В этом, пожалуй, можно было не сомневаться. Только разведчики выходили обычно за передний край, на ничейную землю, и, судя по записке, встречи с нами они побаивались.
О своих находках мы доложили командованию и, с его одобрения, приняли предложение немецких разведчиков.
В следующий раз мы принесли в пещерку и оставили там пачку своих агитлистовок.
Почти два года продолжалось это странное перемирие и обмен листовками. Трудно сказать, что немцы делали с нашими агитками, а мы их пропагандистскую продукцию аккуратно сдавали в особый отдел.
Однажды мы, как могли, изобразили на листке рейхсмаршала Геринга, а явившись а пещеру на другие сутки, увидели, что наша карикатура мастерски переделана — в толстяке с сигарой можно было без труда узнать Черчилля. На обратной стороне листа немец — как видно, неплохой художник — показал, как надо рисовать Геринга. Он изобразил его с широким ремнем на большом животе и кулаком-кувалдой, бьющим по Британским островам.
Убежище в скале стало как бы своеобразным почтовым отделением, причем мы туда не заходили, пока не убеждались, что пещера свободна. Так же поступали и немецкие разведчики. Не было случая, чтобы одна из сторон нарушила этот негласный договор.
Однако на все другие дела разведки соглашение не распространялось, и мы исправно таскали из обороны живых фрицев.
В темные ноябрьские ночи гитлеровцы выходили усиливать минные поля перед обороной, ставить дополнительные ряды колючей проволоки. Зная об этом, мы рыскали по всему переднему краю, выжидая удобного случая, чтобы взять «языка». Вскоре такой случай представился.

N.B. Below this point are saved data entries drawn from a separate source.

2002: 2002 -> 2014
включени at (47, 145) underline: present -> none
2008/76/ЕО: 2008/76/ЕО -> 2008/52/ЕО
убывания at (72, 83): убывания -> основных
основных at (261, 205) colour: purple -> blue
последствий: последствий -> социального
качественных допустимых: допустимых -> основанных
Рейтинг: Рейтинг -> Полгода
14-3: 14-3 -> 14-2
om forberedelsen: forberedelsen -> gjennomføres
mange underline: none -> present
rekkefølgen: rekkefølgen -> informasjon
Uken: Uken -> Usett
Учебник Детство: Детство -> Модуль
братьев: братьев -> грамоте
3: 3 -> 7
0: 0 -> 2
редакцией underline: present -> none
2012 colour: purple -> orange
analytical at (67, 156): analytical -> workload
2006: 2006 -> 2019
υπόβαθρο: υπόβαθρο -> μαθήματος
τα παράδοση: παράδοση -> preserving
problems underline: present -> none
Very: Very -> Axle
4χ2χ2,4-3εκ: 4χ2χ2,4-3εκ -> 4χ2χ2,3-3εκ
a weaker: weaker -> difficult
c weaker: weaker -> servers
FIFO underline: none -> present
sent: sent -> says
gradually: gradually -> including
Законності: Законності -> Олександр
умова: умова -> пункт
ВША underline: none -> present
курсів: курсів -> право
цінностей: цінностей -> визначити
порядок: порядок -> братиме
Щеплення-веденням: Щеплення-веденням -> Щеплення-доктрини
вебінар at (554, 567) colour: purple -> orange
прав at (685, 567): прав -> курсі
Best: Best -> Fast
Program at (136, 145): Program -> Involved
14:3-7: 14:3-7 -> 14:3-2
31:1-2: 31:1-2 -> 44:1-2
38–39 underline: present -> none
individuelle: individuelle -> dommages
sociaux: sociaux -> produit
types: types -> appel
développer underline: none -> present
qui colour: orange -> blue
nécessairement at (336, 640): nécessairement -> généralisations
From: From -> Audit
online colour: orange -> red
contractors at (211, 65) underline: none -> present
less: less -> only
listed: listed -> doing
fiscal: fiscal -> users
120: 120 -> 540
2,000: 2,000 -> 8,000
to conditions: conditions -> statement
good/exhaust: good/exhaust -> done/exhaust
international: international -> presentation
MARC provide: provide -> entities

Мы заметили, что, выходя ставить мины перед высотой Челнок, немцы отрывались от своих траншей метров на триста. Это натолкнуло Дорофеева на мысль, что можно подстрелить какого-нибудь фрица в ногу и утащить его, пока другие гитлеровцы побегут прятаться от огня.
Разрабатывать операцию было некогда — вот-вот мог выпасть снег, и все наши хлопоты пропали бы понапрасну, — и мы всем взводом почти без подготовки вышли в район высоты Челнок. Ждали до полуночи. Немцы, человек сорок, спустились в лощину перед сопкой и начали работать. Когда Иван. Ромахин, Николай Верьялов и я почти вплотную подползли к гитлеровским саперам, взвод открыл автоматный огонь. Немцы бросились к своим траншеям. Но несколькими секундами раньше Верьялов из нашей бесшумной снайперки подстрелил фрица, работавшего метрах в сорока от нашей засады. Пока шла стрельба и немцы приходили в себя, Верьялов и Ромахин успели сбегать к визжащему от страха гитлеровцу, оборвать кляпом его крик и волоком утащить под прикрытие скалы. Как мы и рассчитывали, минометного огня противник не открывал, боясь накрыть своих саперов, бегущих в траншеи. Минометы заговорили лишь после того, как немцы убедились, что одного солдата недостает и на его возвращение надежды нет.
Добрый час мы просидели за скалой, пережидая минометный обстрел. Укрытие было надежным, никто из нас не получил и царапины.
Даже не верилось, что мы так легко, без подготовки и потерь взяли «языка». На традиционном ужине у командира полка нам было как-то неудобно принимать поздравления и почести. К тому же немец, взятый нами, оказался человеком очень трусливым и набожным, мало что смыслил в военном деле, ценных сведений дать не мог и только добросовестно перечислил номера частей, стоявших против нас в обороне. Но традиция есть традиция — вкусную, приготовленную по особому рецепту, треску мы съели с аппетитом.